Sati sambojjhaṅga

Le mot bojjhaṅga est composé de « bodhi » (quelqu’un qui connait les quatre nobles vérités) et « aṅga » (cause, facteur). On ne vient pas à connaître ces quatre nobles vérités fortuitement, ni en lisant ou écoutant des enseignements. Il ne s’agit pas d’une connaissance ordinaire. Elle apparaît en un seul instant, lorsque le méditant fait l’expérience de magga, le chemin.

Il y a sept bojjhaṅga: sati, dhammavicaya, viriya, pīti, passaddhi, samādhi, upekkhā.

Le premier, c’est sati saṃbojjhaṅga, l’attention. Au début ces facteurs ne sont pas très clairs, ils ne le deviennent qu’au stade d’udayabbayañāṇa. Il faut pratiquer les quatre fondements de l’attention pour les développer: cattāro satipaṭṭhānā bhāvitā bahulīkatā satta sambojjhaṅge paripūrentī. (Lorsqu’ils sont développés et abondamment exercés, les quatre satipaṭṭhāna amènent la réalisation des sept facteurs d’illumination)

Les yogis passent la journée avec attention. Ils observent le corps (kāyanupassanā), les sensations agréables et désagréables (vedanānupassanā), les activités mentales, imagination, réflexions (cittānupassanā) et les objets généraux, sons, images, etc. (dhammānupassanā). De cette façon, ils développent sati.

La caractéristique de sati est de récupérer, recouvrer (apilāpanalakkhaṇā). Sati ne flotte pas sur l’objet mais plonge ou coule dans l’objet, comme une pierre dans l’eau et à l’inverse du bouchon de liège qui flotte à la surface. On note « soulèvement » par exemple, mais on perçoit les qualités de tension ou de mouvement. L’attention s’immerge dans ce phénomène.

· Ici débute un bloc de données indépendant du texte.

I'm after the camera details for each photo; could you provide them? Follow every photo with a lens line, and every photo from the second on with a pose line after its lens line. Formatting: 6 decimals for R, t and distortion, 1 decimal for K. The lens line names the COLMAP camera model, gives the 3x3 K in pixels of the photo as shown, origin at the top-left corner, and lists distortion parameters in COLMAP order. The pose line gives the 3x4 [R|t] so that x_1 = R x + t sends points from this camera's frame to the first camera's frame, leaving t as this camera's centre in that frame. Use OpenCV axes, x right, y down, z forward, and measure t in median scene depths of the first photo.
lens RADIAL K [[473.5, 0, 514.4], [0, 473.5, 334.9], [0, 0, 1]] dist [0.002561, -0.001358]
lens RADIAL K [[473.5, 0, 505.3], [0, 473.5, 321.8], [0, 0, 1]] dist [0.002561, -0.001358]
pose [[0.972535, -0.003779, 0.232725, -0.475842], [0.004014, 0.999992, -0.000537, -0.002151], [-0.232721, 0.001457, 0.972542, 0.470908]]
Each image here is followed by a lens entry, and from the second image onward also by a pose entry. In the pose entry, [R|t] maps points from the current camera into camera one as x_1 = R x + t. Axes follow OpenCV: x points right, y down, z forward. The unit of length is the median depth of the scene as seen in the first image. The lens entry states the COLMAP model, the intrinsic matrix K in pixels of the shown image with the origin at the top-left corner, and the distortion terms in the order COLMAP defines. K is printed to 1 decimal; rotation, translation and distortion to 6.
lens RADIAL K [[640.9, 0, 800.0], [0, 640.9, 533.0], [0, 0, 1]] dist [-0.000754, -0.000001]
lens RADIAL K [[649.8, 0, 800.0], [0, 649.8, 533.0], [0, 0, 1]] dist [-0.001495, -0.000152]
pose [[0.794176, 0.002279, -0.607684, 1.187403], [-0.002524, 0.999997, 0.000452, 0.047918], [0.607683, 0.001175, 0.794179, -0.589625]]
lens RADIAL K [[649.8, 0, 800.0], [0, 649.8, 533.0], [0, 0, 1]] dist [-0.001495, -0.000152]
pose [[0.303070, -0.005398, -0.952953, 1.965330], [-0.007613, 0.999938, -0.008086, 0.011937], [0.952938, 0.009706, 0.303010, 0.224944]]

La fonction de sati est la non-disparition (asammussanavasa). L’objet n’est pas perdu de vue. Sa manifestation (paccupaṭṭhāna), c’est d’amener l’esprit face à l’objet (visayābhimukhabhāvapaccupaṭṭhānā). C’est comme si l’esprit attendait de se retrouver face à l’objet. Abhimukha signifie « directement en face ». Lorsque deux personnes se dirigent l’une vers l’autre, si elles ne regardent pas au moment de se croiser, elles ne sauront pas de qui il s’agit. De la même façon, si le yogi pense à autre chose, il ne verra pas l’objet qui apparaît. On voit d’abord le visage entier et puis ses caractéristiques. De la même façon, le yogi qui observe le soulèvement, après l’avoir noté de façon répétée, commencera à voir des petits moments de tension, de resserrement, etc. À terme, le yogi ne manque plus les objets ou, s’il en manque un, il s’en rend compte. Les kilesa ne peuvent plus apparaître. C’est une des manifestations de sati: il nous protège (ārakkhapaccupaṭṭhānā). Le yogi comprend la nature douloureuse de son corps.

La cause de sati est l’observation continue. Quand sati est continu, il est fort. Le sati du moment précédent cause le sati du moment suivant. La seconde cause de sati, c’est la non-association avec des personnes inattentives ou négligentes. La troisième cause, c’est la fréquentation des personnes attentives. La quatrième cause, c’est la priorité donnée à sati, l’inclination de l’esprit vers sati. Les laïcs mettent de côté leurs obligations sociales et privilégient l’attention. Le yogi en retraite donne la priorité à l’attention sur la lecture ou l’écriture de ses expériences, ou encore sur la nourriture.